Köpek koşarak döndü. Oh! Nihayet. Hadi gel bakalım kötü köpek seni! Hadi gel, gidiyoruz. Köpek uzun yoldaşlıkları boyunca hiç yapmadığı bir şey yaptı; Ana’ya bakıp dişlerini göstererek hırladı. Kadın korktu, bir adım geriye çekildi. Lanetli köpek, cehennemin kapısını bekleyen uğursuz hayvan… Birden o güne kadar hiç aklına gelmemiş bir soru takıldı Ana’nın kafasına. Kaç yaşında bu hayvan? On yılı aşkın böyle peşimde benim, onu bulduğumda da yaşlıydı, uyuzdu, çocuklar bu fazla yaşamaz demişlerdi ilk kez beslediklerinde. Ne kadar yaşar ki bir köpek! Köpek kılığına girmiş şeytanın ta kendisi mi yoksa? Yoksa Allahımın gücüne mi gitti kadere teslim olmamam, oğlumun canının peşine düşmem?
Hayvan gelip büyük yün örtüsünün eteğini dişledi, Ana’yı sürüklemeye başladı. Yüreği korku dolu, dizlerinin bağı çözülmüş, mes-lastiğinin teki patlayıp dağılmış; köpeği izledi. Bir yere götürmek istiyor beni, direnmemeliyim. Benim köpeğimse, iyiliktendir; şeytansa, direnmenin faydası yok.
İşletmenin kapatılmış bölümünün arkasındaydılar. Köpek yeni açıldığı besbelli büyük bir çukurun kenarında durup, bir Ana’nın yüzüne bir çukura bakıp havladı. Sus, dedi kadın fısıltıyla, sus. Sonra çukura eğilip karanlıkta görmeye çalıştı. Derince bir çukurdu, içi artık dolu değildi. Gecenin karanlığında çamura bulanmış beyaz bez parçalarını ve fosforlu bir iç ışıkla aydınlanan dağılmış tek tük kemikleri fark etti. Çukurdan, zamanla uçmuş, fazla ağır olmayan bir leş kokusu yayılıyordu. Hayvan ölülerini, kurban artıklarını gömmek için fazla büyük, fazla özenle kazılmış bir çukurdu.

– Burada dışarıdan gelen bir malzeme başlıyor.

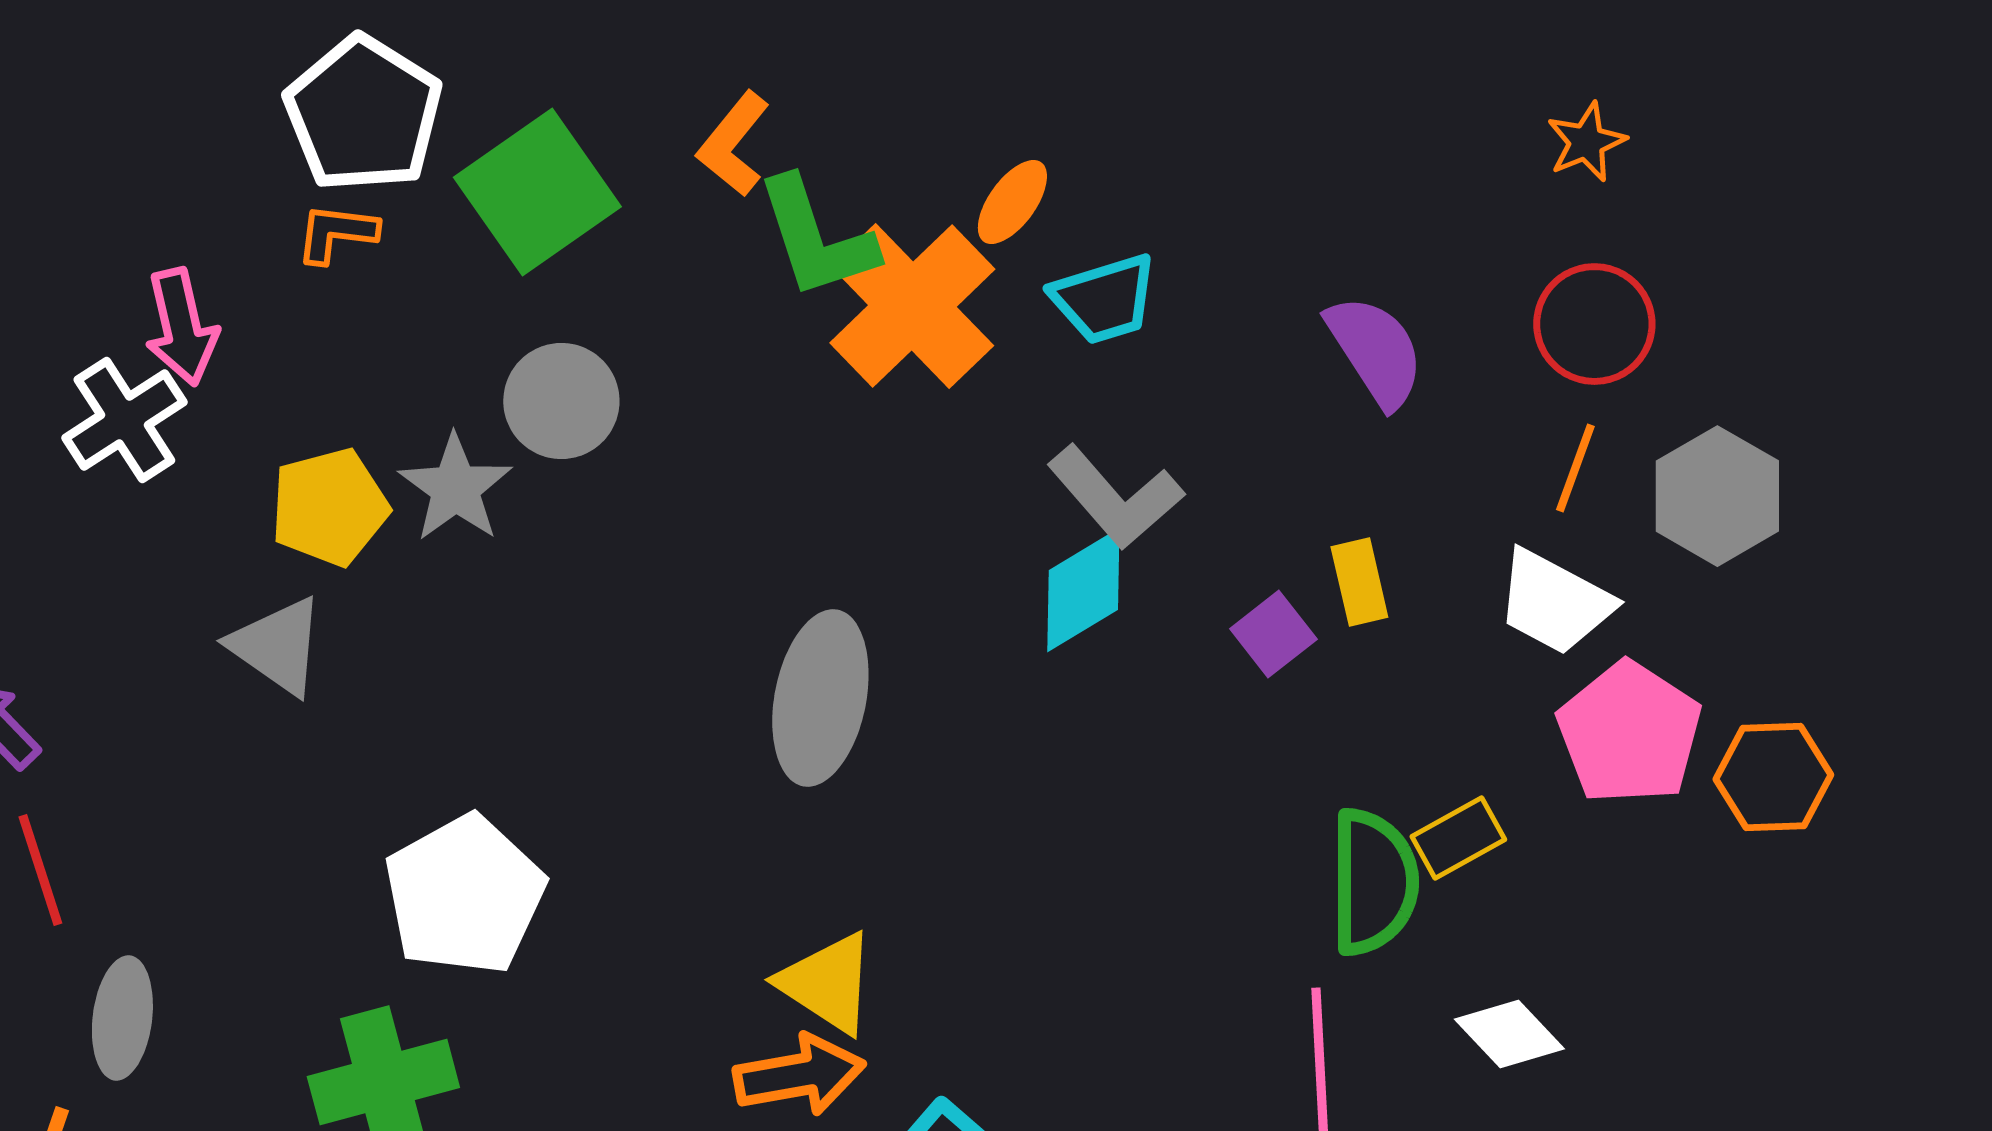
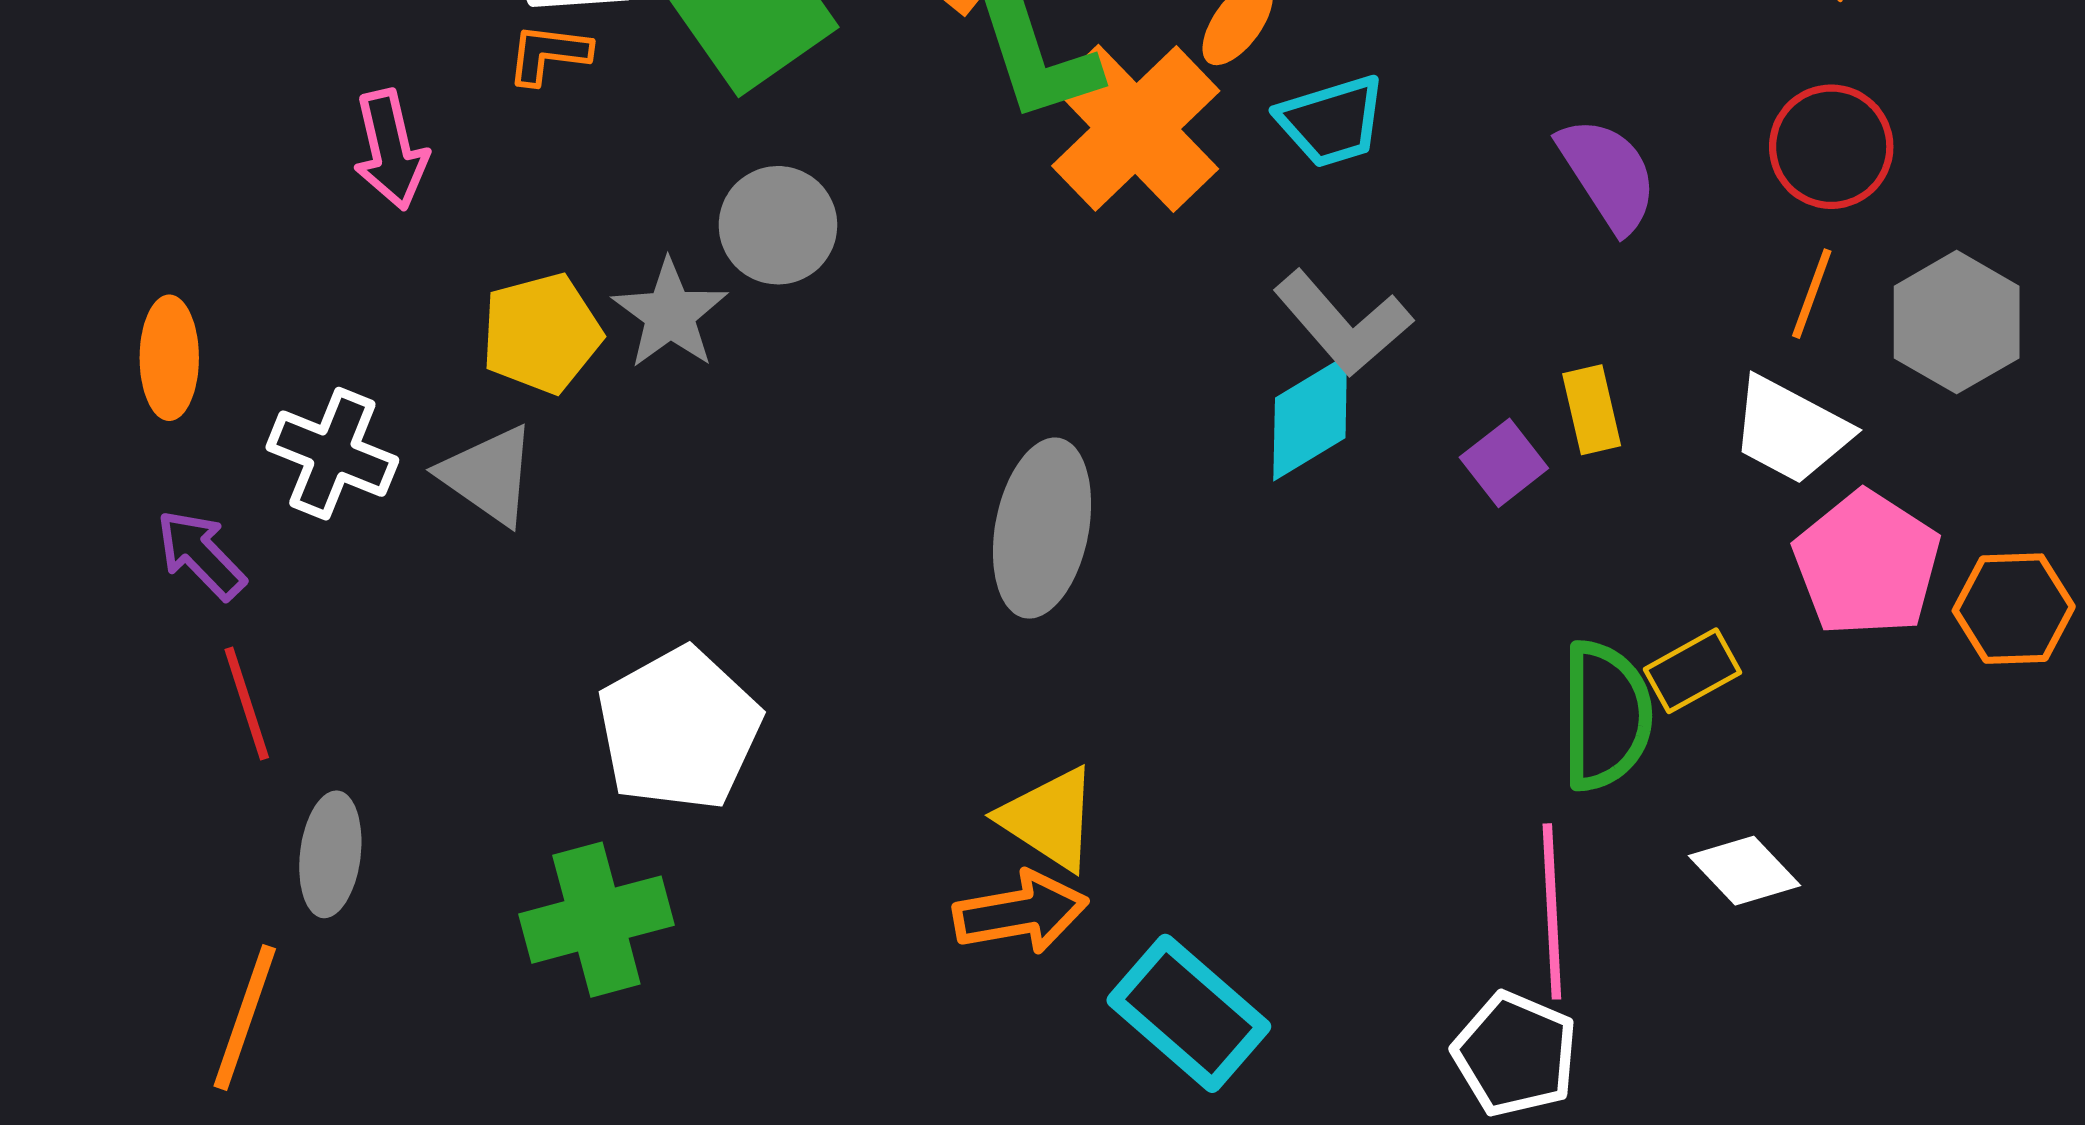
white cross: (124, 420) -> (332, 454), moved, turned -35

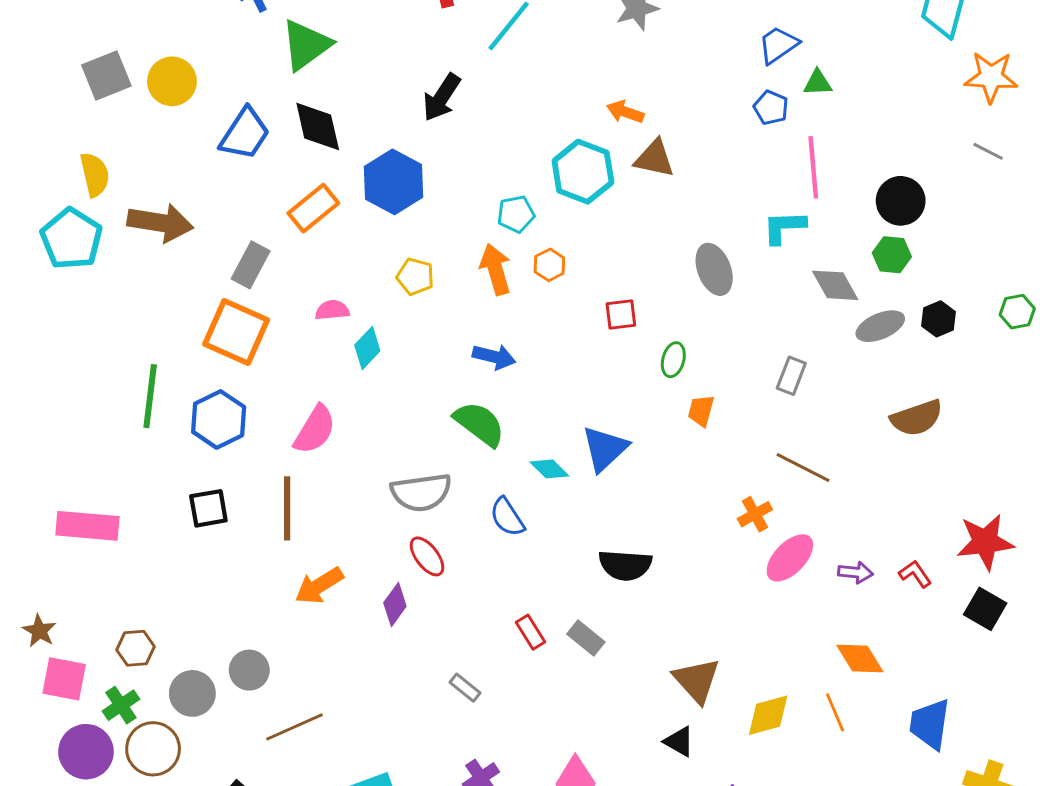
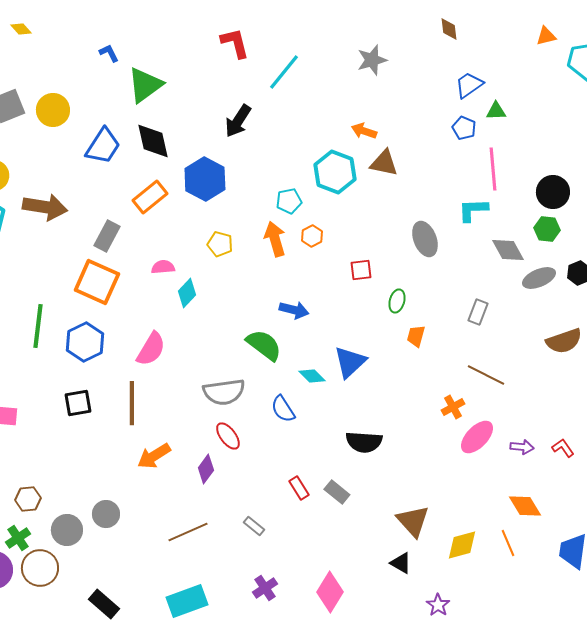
blue arrow: (494, 357) -> (294, 310), moved
brown line: (294, 727) -> (188, 532), moved

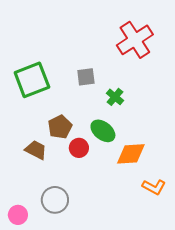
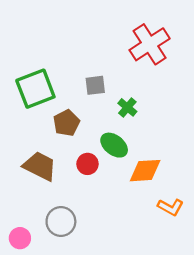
brown pentagon: (60, 127) -> (66, 123), moved
brown trapezoid: (36, 150) -> (40, 166), size x1.4

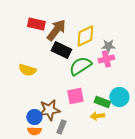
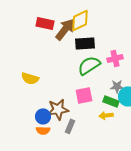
yellow diamond: (85, 36) -> (80, 20), moved
gray star: (108, 46) -> (117, 86), moved
black rectangle: (61, 50) -> (85, 43), moved, turned -30
yellow semicircle: (27, 70) -> (30, 78), moved

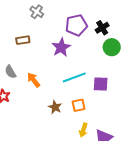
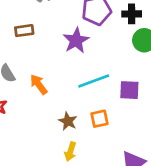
black cross: (102, 28) -> (132, 14), turned 32
yellow arrow: (83, 130) -> (70, 152), moved

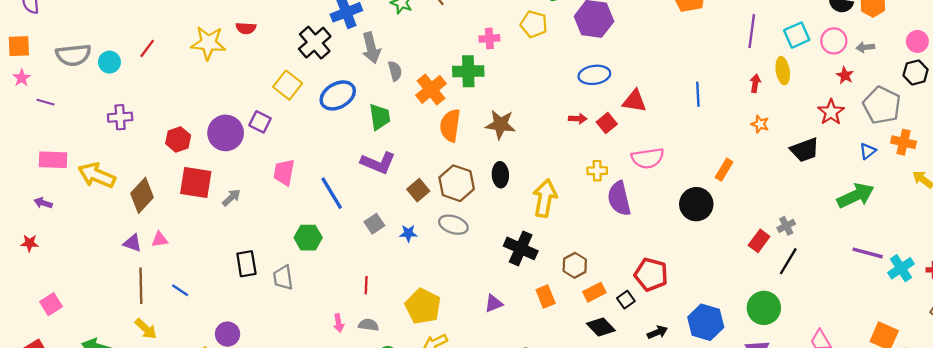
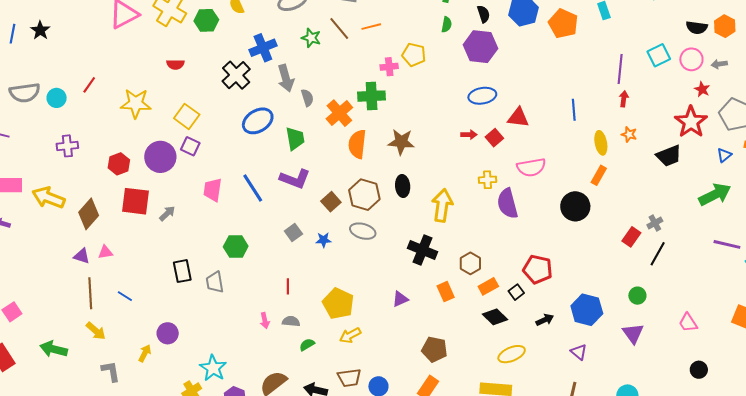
yellow pentagon: (534, 24) -> (414, 55), moved
purple line: (752, 31) -> (620, 69), moved
yellow star: (208, 43) -> (136, 103), moved
yellow ellipse: (783, 71) -> (601, 143), moved
yellow square: (288, 85) -> (187, 116), moved
red star: (831, 112) -> (691, 122), size x1.4
blue line: (332, 193) -> (253, 188), moved
green circle: (764, 308) -> (637, 296), size x0.6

Kayıp oğlunu arayan Köpekli Ana, işte o zaman unutmak istediklerinin tümünü hatırladı, duymamak için kulaklarını tıkadıklarının tümünü duydu. Yalandır dediği, inanmak istemediği tüm söylentileri bir bir geçirdi aklından. Birileri çukuru aceleyle boşaltmıştı. İçindekilerin bulunacağından kuşkulanmış, korkmuş olmalıydılar. Oğlumun bildiği, bilip de karışmak bulaşmak istemediği buydu. Konuşacağından korkmuşlardı. Sonra…
Sonrasını düşünmemek için usunu bilincini kapadı Ana. Bir tek düşünce aklının uzak köşelerinde takılıp kaldı: Yerini artık bulamam. Nereye taşıdılar hepsini, onlarca ölüyü, oğlumu, oğullarımızı?… Artık iz süremem, yorgunum, çok yorgunum.
Uyuz karabaş köpek sakinleşmiş gibiydi, çukurun başına oturmuş, içine atlamayı gözünün kesip kesmeyeceğine bakıyordu. Ana köpeğinin hemen yanına, soğuk ıslak toprağa oturdu. Hayvanın sıcaklığını bedeninde duydu. Dizlerini örtsünün altında topladı. Eski bir ihramdan bozma geniş atkısını ikisini de sarıp sarmalayacak şekilde doladı. Köpeğin ılık nefesini yüzünde hissetti. Bu gece don yapacak diye düşündü, mutlu oldu. Ağır ağır uykuya daldı. Kayıp oğlunu elinden tutup Doğunun dağlarında mağaralarında fısıldanan “Oğlunu Arayan Köpekli Ana” söylencesine karıştı.
Ertesi gün sabaha karşı, son izleri yok edip işlerini bitirmeye gelenler Ana ile köpeğini birbirlerine sarılmış buldular. Yanlarına yaklaştıklarında köpek vahşi bir kurt gibi hırlayarak yüzleri kar maskeli adamların üzerine atıldı. Biri, tek kurşunda bitirdi işini Karabaş’ın. Ana’ya kurşun gerekmedi; bedeni kaskatıydı, donmuştu. Çukurun içindeki bez parçaları ve kemiklerle birlikte Ana’yı da, Karabaş’ı da çöp kamyonunun arkasına attılar.